The multiple angles generally appear in trigonometric functions. The values of multiple angles are not possible to find directly but their values can be calculated by expressing each trigonometric function in its expanded form. The trigonometric function of multiple angles is also known as the multiple angle formula. The double and triple angles formula are used under the multiple angle formulas. Sine, tangent, and cosine are the common functions that are used for the multiple angle formula.  Let us learn more about the multiple angle formulas in the upcoming sections. 

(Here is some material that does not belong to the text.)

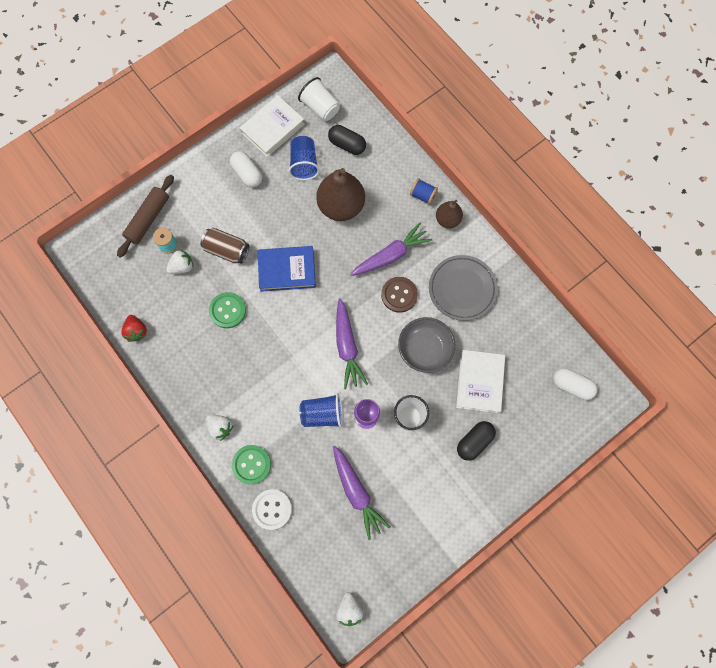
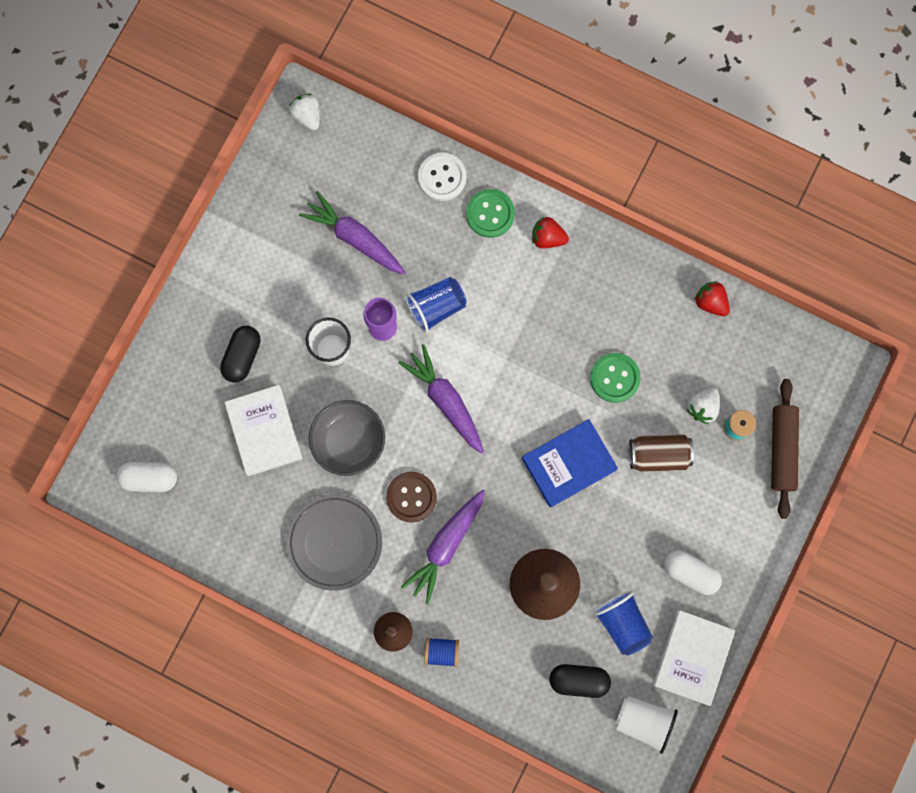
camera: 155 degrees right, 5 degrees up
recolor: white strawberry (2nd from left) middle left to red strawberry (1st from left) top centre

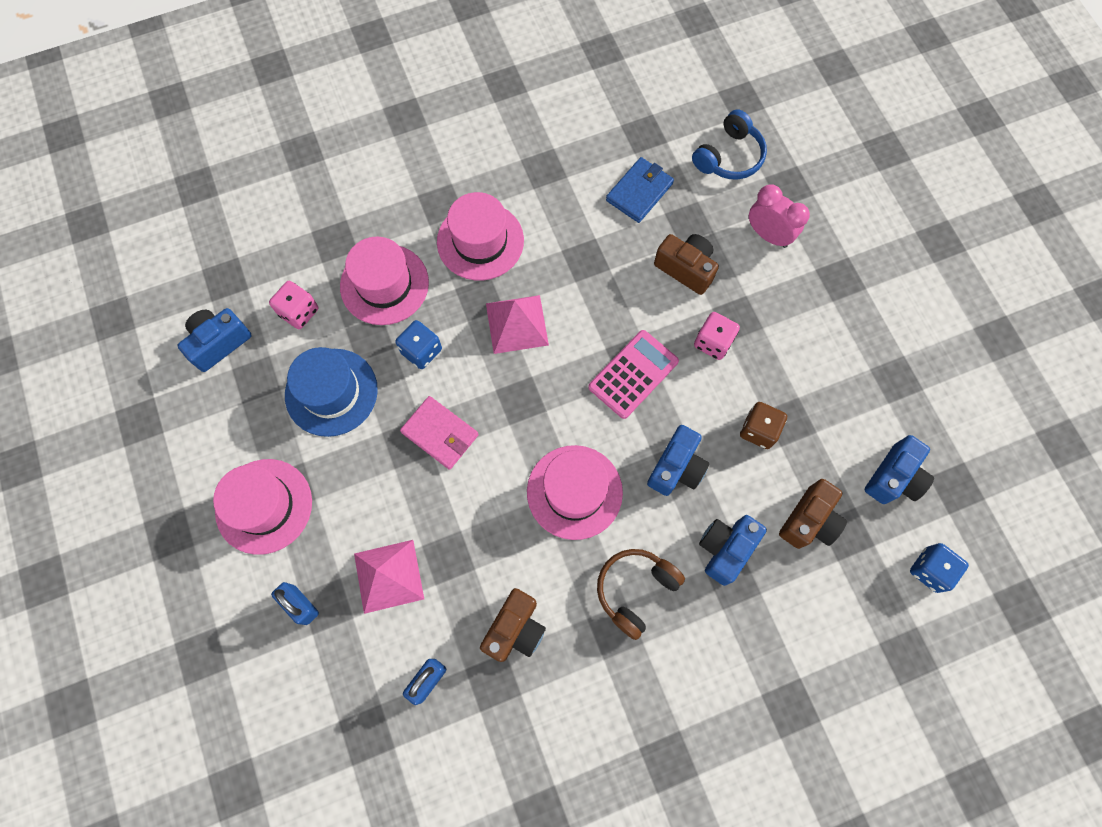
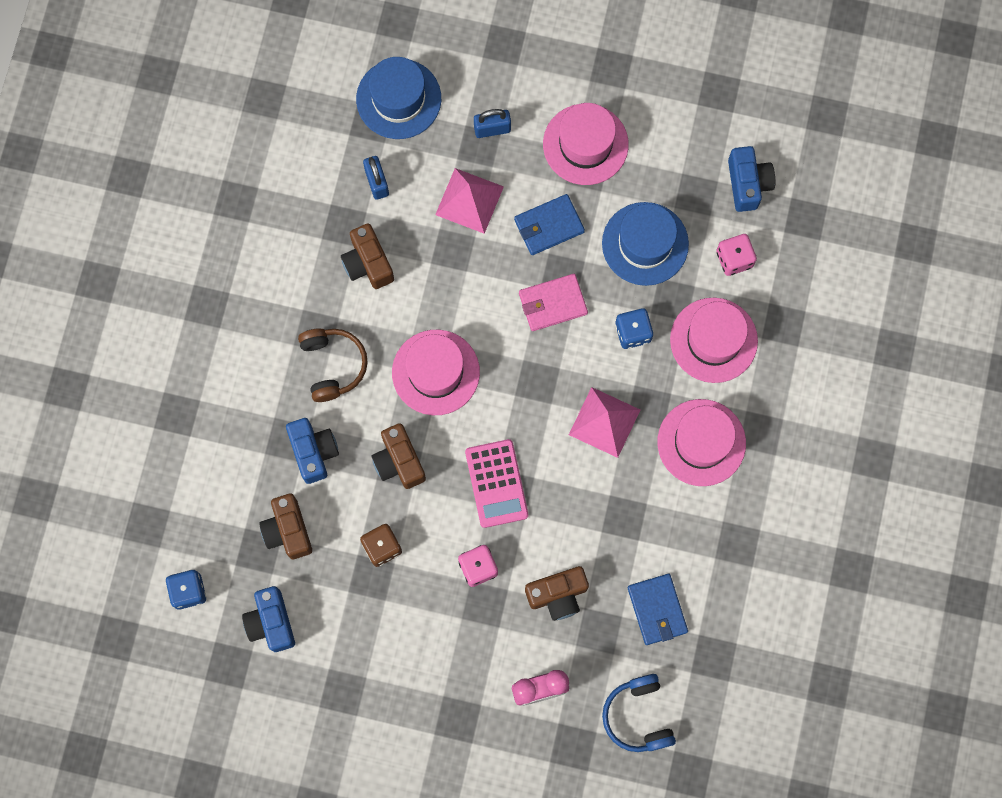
camera: 125 degrees right, 5 degrees up
insert: blue hat (1st from left) top centre; blue wallet (1st from left) top centre
recolor: blue camera (2nd from left) centre to brown camera (3rd from left) centre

What Are the Multiple Angle Formulas?

The multiple angles generally appear in trigonometric functions. The values of multiple angles are not possible to find directly but their values can be calculated by expressing each trigonometric function in its expanded form. The following multiple angle formula identities are used in mathematics.

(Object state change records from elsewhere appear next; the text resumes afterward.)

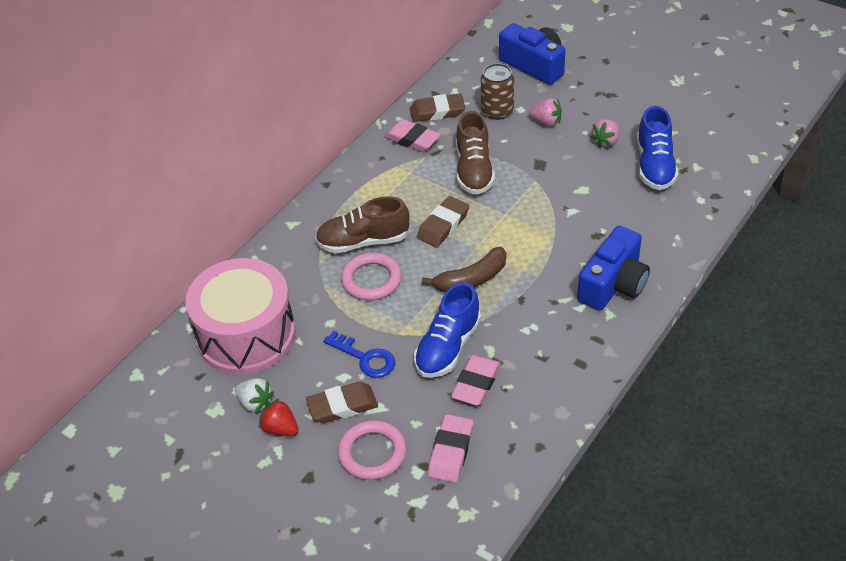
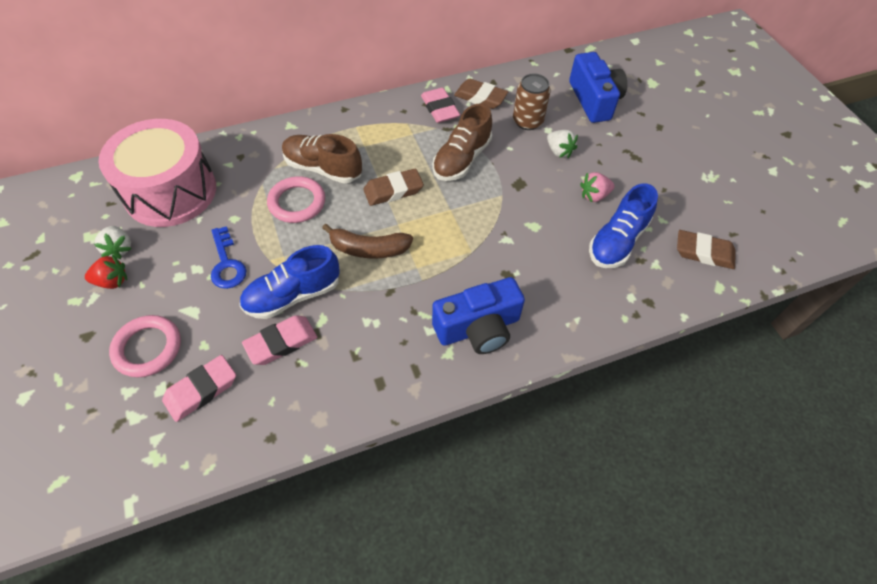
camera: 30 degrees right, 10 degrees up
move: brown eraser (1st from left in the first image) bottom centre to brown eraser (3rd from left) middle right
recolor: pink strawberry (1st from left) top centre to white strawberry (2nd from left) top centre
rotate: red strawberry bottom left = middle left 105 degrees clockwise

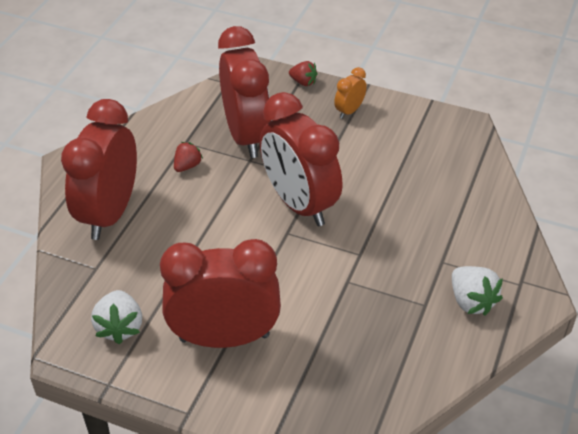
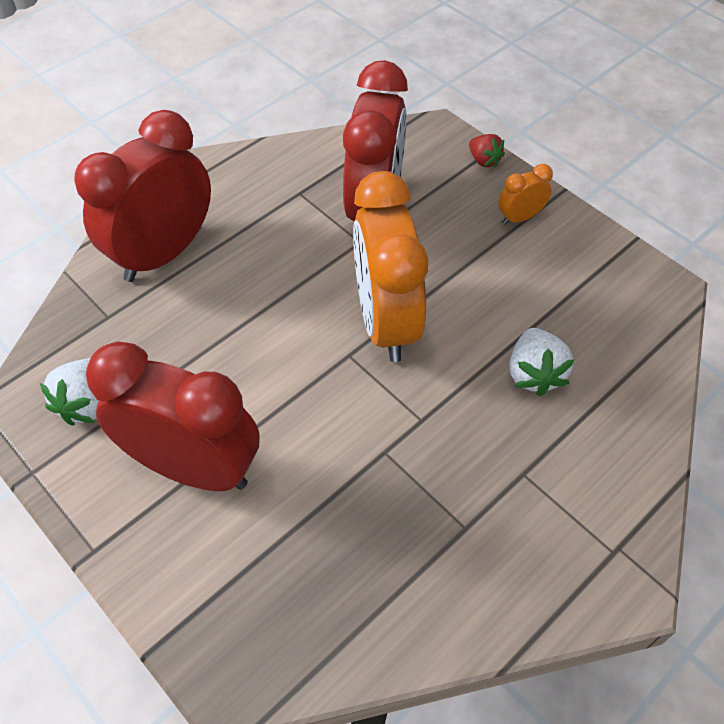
camera: 25 degrees right, 10 degrees up
delete: red strawberry (1st from left) middle left
move: white strawberry (2nd from left) bottom right to middle right
recolor: red clock (4th from left) centre to orange clock (1st from left) centre

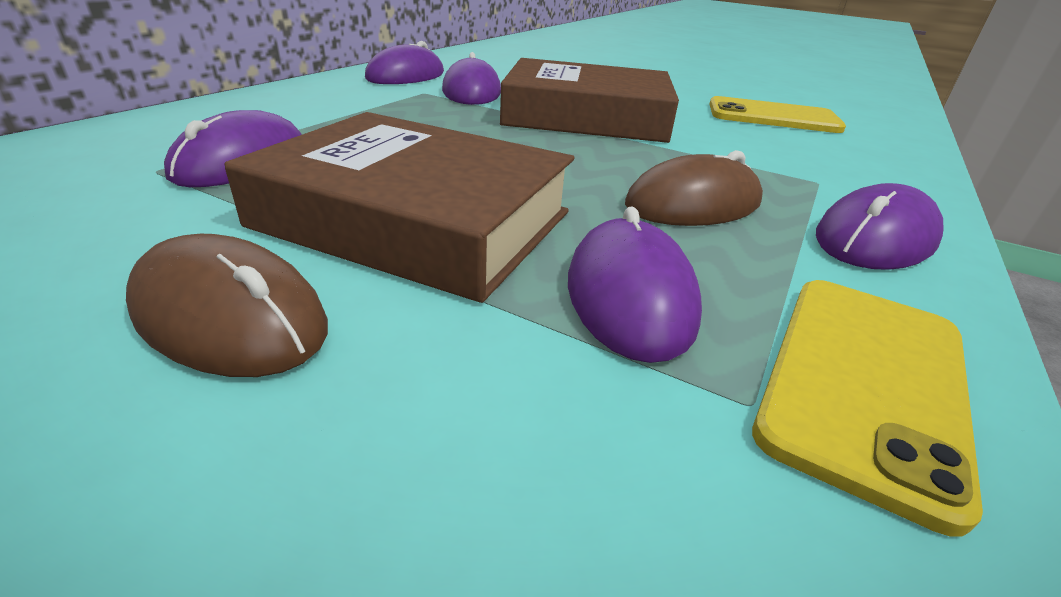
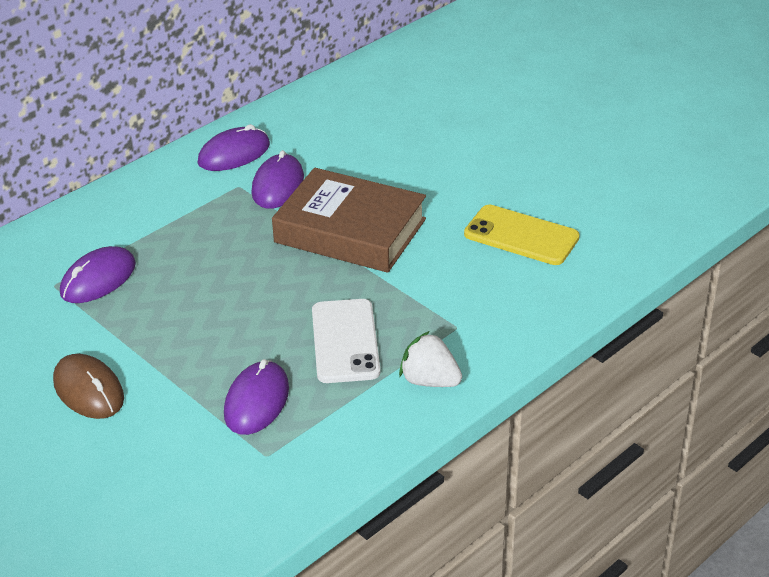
camera: 20 degrees right, 5 degrees up
delete: brown book (1st from left) centre; yellow phone (2nd from left) bottom right
replace: brown mouse (2nd from left) top centre to white phone centre; purple mouse (5th from left) middle right to white strawberry centre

Formula 1: The sin formula for multiple angle is:

\(\large sin n\theta = \sum_{k=0}^{n}\;cos^{k}\theta \; sin^{n-k}\theta\; Sin\left [\frac{1}{2}\left(n-k\right)\right]\pi\)

where n=1,2,3,……

General formulas are, 

Sin2θ =2 × Cosθ.Sinθ

Sin3θ =3Sinθ - 4Sin³θ

Formula 2: The multiple angle’s Cosine formula is given below:

\(\large Cos\;n\, \theta =\sum_{k=0}^{n}cos^{k}\theta \,sin^{n-k}\theta \;cos\left [\frac{1}{2}\left(n-k\right)\pi\right]\)

where n = 1,2,3

The general formula goes as:

Cos2θ = Cos²θ – Sin²θ

Cos3θ = 4Cos³θ – 3Cosθ

Formula 3: Tangent Multiple Angles formula

\(Tan\;n\theta = \frac{sin\;n\theta}{cos\;n\theta}\)

Where n = 1,2,3....

Let us see how to use the multiple angle formulas in the following solved examples section.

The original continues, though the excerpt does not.